Standards

This little piece of trivia is something I read many years ago.  I copied it at the time, but I failed to note the original source.  Appropriately, the subtitle was “Really Being in a Rut.”

The U.S. standard railroad gauge (the distance between the rails) is 4 feet 8.5 inches.  That’s an exceedingly odd number.  Why was that gauge used?  Because that was the way they built them in England.  The first U.S. railroads were built by English expatriates.

Why did English expatriates build them like that?  Because the rail lines were built by the same people who built the pre-railroad tramways, and that’s the gauge they used.

Why did they use that gauge then?  Because the people who built the tramways used the same jigs and tools that they used for building wagons, which used that wheel spacing.

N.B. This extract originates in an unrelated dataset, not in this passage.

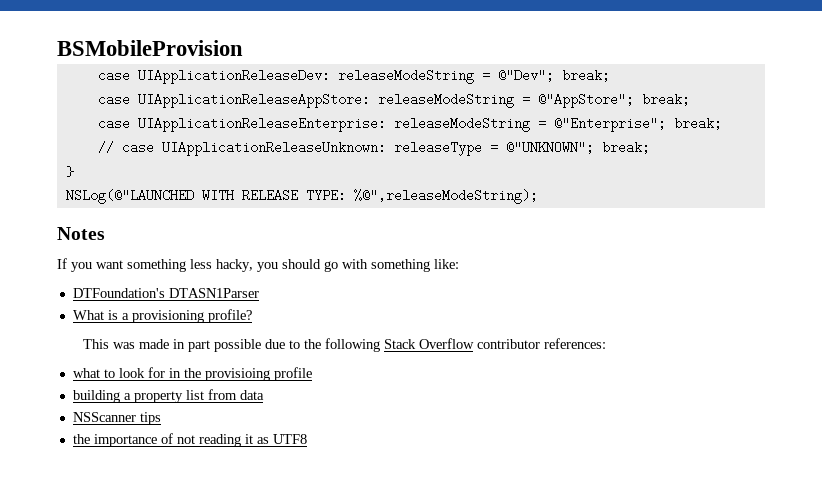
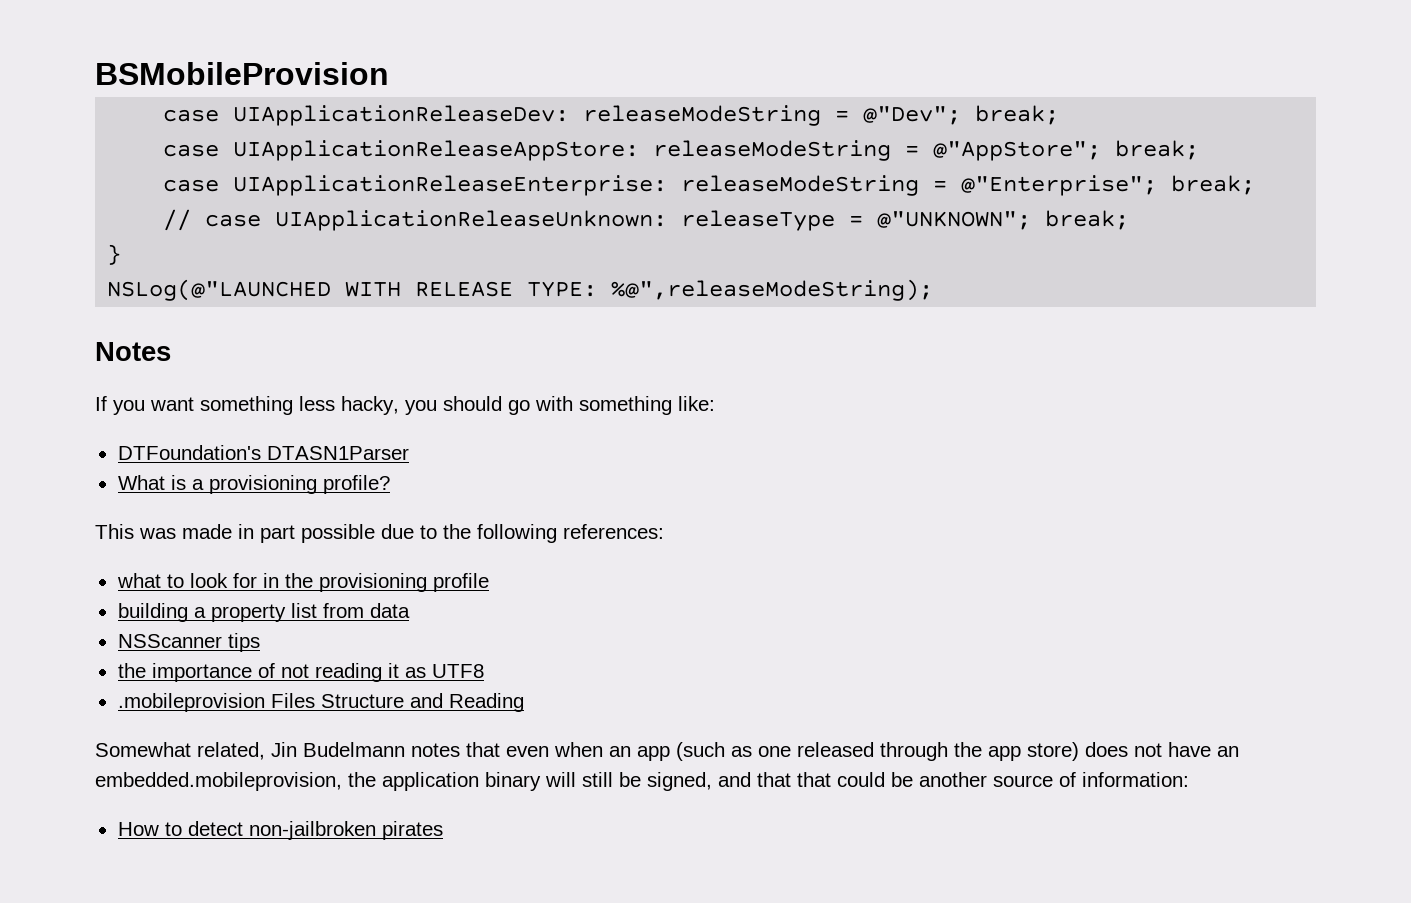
[383,338,540,349] Stack Overflow contributor -> (557, 533) none
[204,368,270,381] provisioing -> [318,573,427,592] provisioning
(307, 439) none -> [117,693,524,712] [95,742,1239,761] [95,772,1189,791] [117,821,443,840] // .mobileprovision Files Structure and Reading // Somewhat related, Jin Budelmann notes that even when an app (such as one released through the app store) does not have an embedded.mobileprovision, the application binary will still be signed, and that that could be another source of information: // How to detect non-jailbroken pirates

Okay!  Why did the wagons use that odd wheel spacing?  Well, if they tried to use any other spacing the wagons would break on some of the old, long-distance roads, because that’s the spacing of the old wheel ruts.

So who built these old rutted roads?  The first long distance roads in Europe were built by Imperial Rome for the benefit of their legions.  The roads have been used ever since.   And the ruts?  The initial ruts, which everyone else also had to match for fear of destroying their wagons, were first made by Roman war chariots.  Since the chariots were made for or by Imperial Rome they were all alike in the matter of wheel spacing.

Thus we have the answer to the original question.  The United States standard railroad gauge of 4 feet 8.5 inches is derived from the original specifications for an Imperial Roman army war chariot.  Military specifications and bureaucracies live forever!

So, the next time you are handed a specification and wonder what horse’s ass came up with it, you may be exactly right.  The Imperial Roman war chariots were made to be just wide enough to accommodate the backends of two war horses.